Exercise brief: Among the entries below, find each line with "LNtop" and show it.

Given information:
___
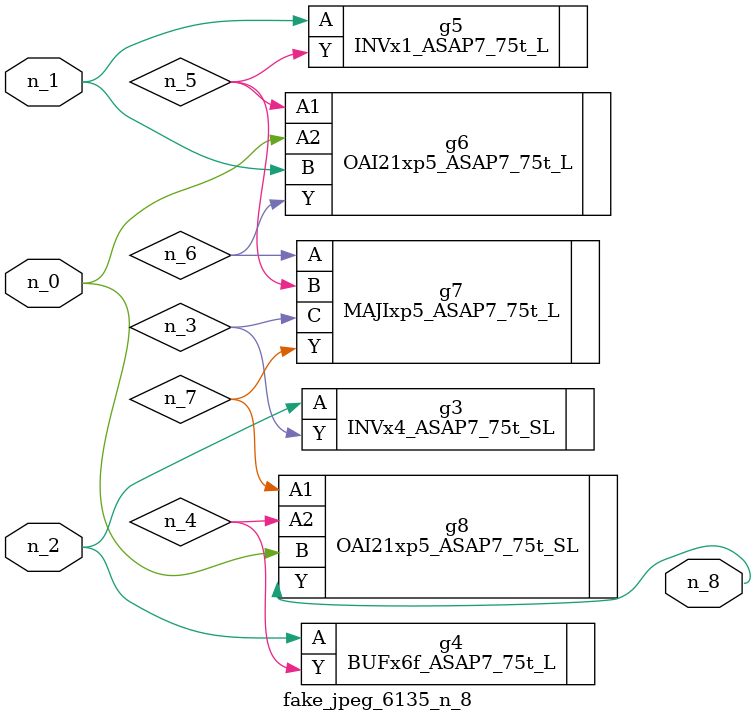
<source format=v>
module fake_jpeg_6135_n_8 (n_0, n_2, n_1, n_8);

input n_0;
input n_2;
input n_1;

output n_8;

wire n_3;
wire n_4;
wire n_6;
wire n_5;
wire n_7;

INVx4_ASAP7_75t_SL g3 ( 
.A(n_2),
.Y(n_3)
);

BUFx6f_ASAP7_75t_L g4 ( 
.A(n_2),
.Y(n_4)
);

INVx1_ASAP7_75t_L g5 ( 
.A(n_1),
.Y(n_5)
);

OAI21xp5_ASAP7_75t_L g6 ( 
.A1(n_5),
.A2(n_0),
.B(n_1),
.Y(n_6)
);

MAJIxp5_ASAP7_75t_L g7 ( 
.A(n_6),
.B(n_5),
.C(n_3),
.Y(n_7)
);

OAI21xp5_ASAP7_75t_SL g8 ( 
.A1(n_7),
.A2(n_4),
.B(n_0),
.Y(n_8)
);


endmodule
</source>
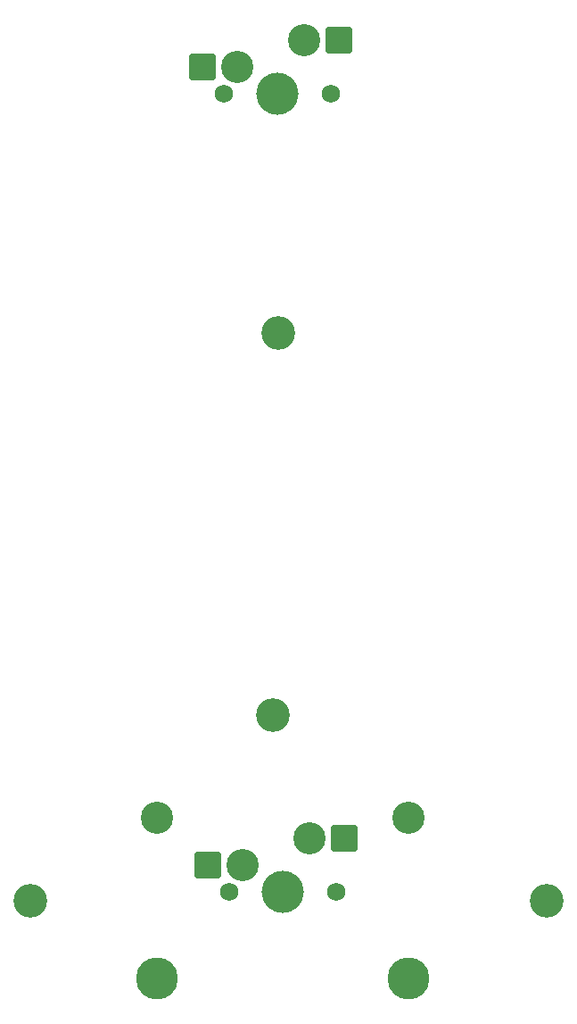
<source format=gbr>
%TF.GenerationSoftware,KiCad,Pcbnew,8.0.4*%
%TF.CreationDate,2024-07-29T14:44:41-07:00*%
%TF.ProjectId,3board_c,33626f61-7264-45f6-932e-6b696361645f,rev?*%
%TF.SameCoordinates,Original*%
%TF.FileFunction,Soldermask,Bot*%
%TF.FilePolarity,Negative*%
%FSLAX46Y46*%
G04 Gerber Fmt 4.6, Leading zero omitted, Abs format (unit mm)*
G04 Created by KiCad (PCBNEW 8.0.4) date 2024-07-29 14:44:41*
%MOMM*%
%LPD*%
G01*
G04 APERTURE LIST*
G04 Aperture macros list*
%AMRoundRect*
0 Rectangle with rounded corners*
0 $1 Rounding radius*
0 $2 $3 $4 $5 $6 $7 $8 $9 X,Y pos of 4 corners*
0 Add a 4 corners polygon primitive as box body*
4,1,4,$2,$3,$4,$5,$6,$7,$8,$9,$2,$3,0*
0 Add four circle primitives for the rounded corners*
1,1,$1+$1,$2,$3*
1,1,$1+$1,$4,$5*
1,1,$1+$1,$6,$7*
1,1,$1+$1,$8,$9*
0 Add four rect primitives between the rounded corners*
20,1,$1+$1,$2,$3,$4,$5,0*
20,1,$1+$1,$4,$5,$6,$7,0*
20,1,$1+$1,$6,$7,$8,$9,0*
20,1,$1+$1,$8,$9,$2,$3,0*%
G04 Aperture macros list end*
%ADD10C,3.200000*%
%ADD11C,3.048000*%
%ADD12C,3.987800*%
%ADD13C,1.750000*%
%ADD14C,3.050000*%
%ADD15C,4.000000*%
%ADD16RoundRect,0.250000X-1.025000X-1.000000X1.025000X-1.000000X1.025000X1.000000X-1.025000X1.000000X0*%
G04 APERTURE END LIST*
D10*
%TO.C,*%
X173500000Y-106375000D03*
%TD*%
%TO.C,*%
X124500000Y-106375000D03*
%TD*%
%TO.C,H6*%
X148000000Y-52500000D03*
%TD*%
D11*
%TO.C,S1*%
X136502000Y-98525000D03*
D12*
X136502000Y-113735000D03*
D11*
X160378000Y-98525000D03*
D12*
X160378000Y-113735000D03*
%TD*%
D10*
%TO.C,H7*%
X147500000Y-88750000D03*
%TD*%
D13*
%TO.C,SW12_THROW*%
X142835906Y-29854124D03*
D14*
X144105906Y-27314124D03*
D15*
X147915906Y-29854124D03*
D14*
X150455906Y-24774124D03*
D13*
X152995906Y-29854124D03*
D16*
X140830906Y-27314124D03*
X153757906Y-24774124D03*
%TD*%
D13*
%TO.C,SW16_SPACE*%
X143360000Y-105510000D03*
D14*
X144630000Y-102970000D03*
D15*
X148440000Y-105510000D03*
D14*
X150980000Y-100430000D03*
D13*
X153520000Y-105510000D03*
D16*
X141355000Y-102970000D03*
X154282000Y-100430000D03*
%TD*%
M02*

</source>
___
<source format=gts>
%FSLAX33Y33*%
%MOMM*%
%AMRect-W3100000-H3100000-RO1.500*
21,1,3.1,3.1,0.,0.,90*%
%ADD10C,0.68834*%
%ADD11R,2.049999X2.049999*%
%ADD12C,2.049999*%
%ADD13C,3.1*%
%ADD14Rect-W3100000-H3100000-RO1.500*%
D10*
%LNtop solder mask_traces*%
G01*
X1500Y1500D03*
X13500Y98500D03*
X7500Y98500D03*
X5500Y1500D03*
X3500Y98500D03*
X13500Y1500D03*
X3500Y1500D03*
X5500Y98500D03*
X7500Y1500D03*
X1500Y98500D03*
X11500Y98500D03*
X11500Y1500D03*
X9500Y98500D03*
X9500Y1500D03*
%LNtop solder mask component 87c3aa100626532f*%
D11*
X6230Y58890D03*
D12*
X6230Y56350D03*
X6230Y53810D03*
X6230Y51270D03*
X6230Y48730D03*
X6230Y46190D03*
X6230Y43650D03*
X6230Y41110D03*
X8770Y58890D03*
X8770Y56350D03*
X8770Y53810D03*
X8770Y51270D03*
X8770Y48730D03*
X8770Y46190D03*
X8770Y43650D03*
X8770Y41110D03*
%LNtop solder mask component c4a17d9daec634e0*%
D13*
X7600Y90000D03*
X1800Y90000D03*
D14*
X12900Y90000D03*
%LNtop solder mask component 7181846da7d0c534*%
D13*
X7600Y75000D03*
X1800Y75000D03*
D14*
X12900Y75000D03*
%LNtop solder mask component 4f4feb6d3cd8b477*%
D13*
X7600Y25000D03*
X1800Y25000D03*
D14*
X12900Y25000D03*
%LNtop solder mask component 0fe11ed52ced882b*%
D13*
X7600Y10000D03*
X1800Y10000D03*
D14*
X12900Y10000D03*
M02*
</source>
___
Result for this exercise:
%LNtop solder mask_traces*%
%LNtop solder mask component 87c3aa100626532f*%
%LNtop solder mask component c4a17d9daec634e0*%
%LNtop solder mask component 7181846da7d0c534*%
%LNtop solder mask component 4f4feb6d3cd8b477*%
%LNtop solder mask component 0fe11ed52ced882b*%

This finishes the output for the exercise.